Die Frage, ob es sich "lohnt" zu retten, die stellt sich eigentlich keiner. Wenn es was zu retten gibt, dann versucht man das sicherlich. Allerdings: Ich denke mal, seit dieser Geschichte gehen einige ein bisschen vorsichtiger an dieses Thema heran. Das wurde auch von Kameraden schon ganz klar gesagt: Wenn irgendjemand als Hobbysportler unbedingt meint, seinen Kick zu suchen, sein Leben aufs Spiel setzen zu wollen - und das teilweise noch ganz bewusst -, bitte schön, dann soll er's tun. Aber nicht so, dass hinterher dann noch drei oder vier Leute dadurch geschädigt werden.
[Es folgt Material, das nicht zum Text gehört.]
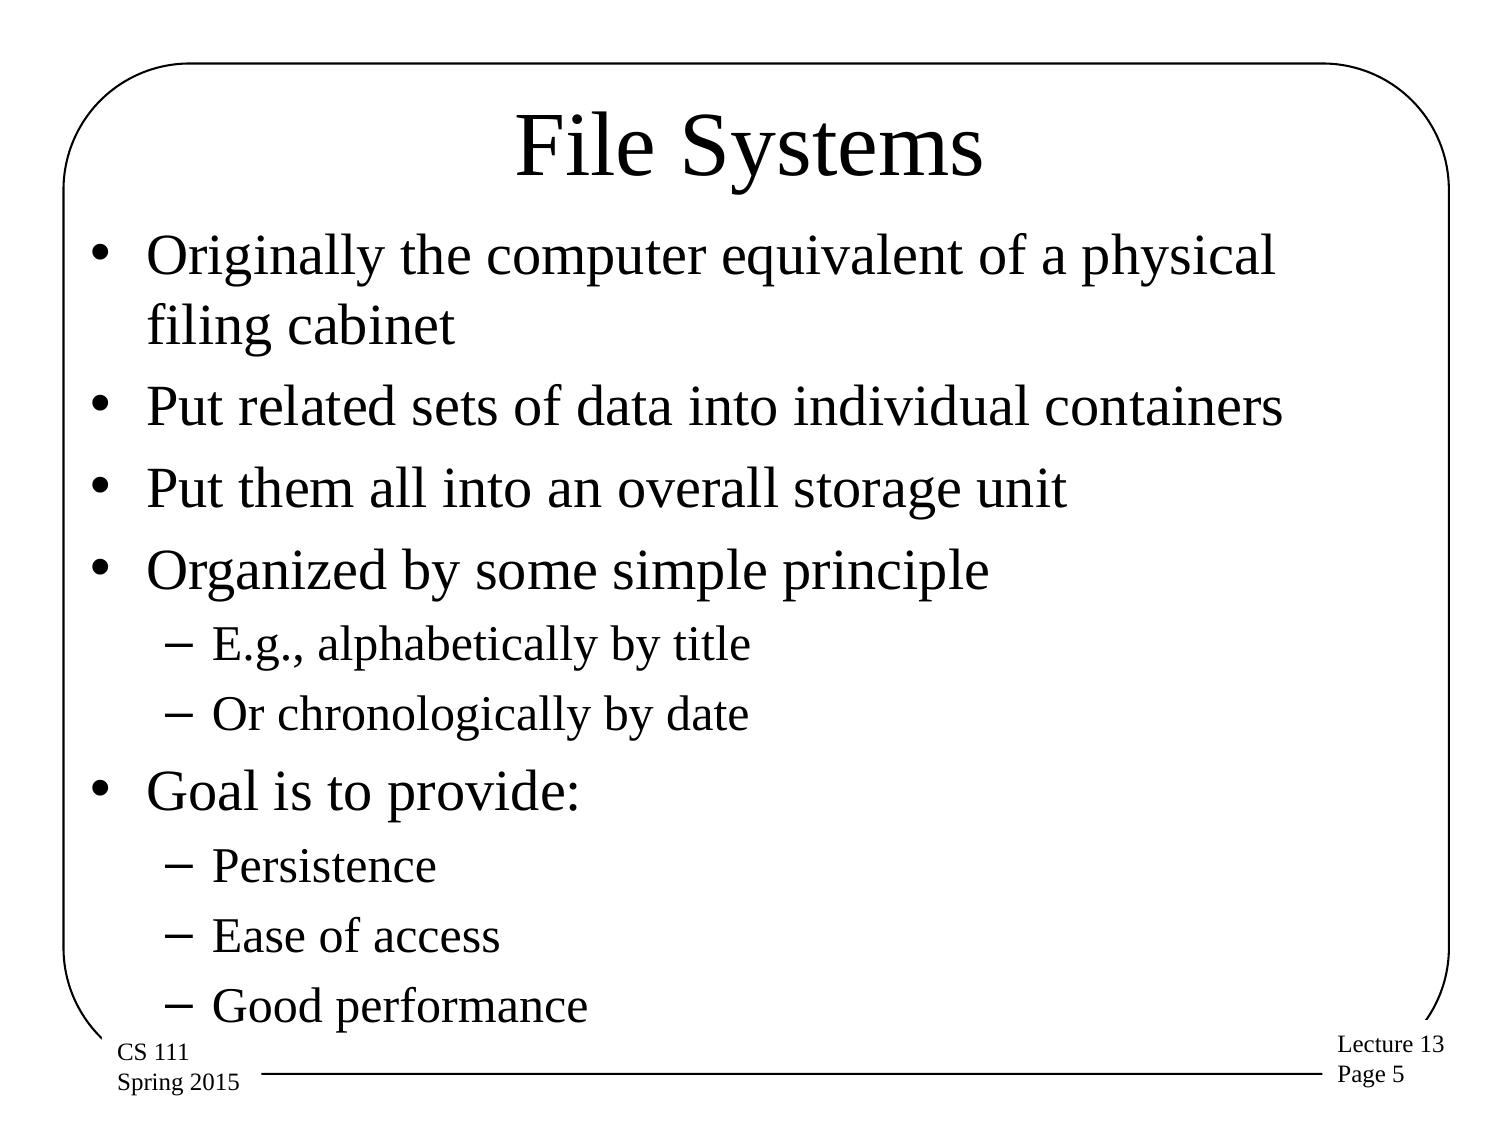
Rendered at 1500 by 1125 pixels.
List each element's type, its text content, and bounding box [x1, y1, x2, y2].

title File Systems [74, 44, 1426, 208]
list Originally the computer equivalent of a physical filing cabinet Put related sets of data into individual containers Put them all into an overall storage unit Organized by some simple principle E.g., alphabetically by title Or chronologically by date Goal is to provide: Persistence Ease of access Good performance [74, 208, 1426, 952]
Wie gehen Ihre Familienangehörigen mit Ihrer Feuerwehrtätigkeit um? Sie müssen ja, brutal gesagt, immer damit rechnen, dass auch Ihnen etwas passieren könnte...

Das ist sicher richtig. Das ist sicherlich für die nicht ganz einfach, aber auch die gewöhnen sich irgendwie mit der Zeit daran.

Gibt es für Sie einen Punkt, an dem Sie sagen würden: Ich höre als Feuerwehrmann auf?

Es gibt sicherlich einen Punkt, wo ich sage, ich höre auf. Das ist, wenn ich zum einen merke, dass mir die ganze Geschichte über den Kopf wächst, dass es also zu viel wird, oder wenn ich sage, ich kann es aus irgendwelchen anderen Gründen nicht mehr, sei es gesundheitlich, sei es geistig. Dann hoffe ich doch, dass ich den Punkt finde, wo ich sage: Jetzt ist Schluss.

Das Interview wurde am 1.3.2004 geführt. Die Fragen stellten Kerstin Rüenauver und Jonas Warns.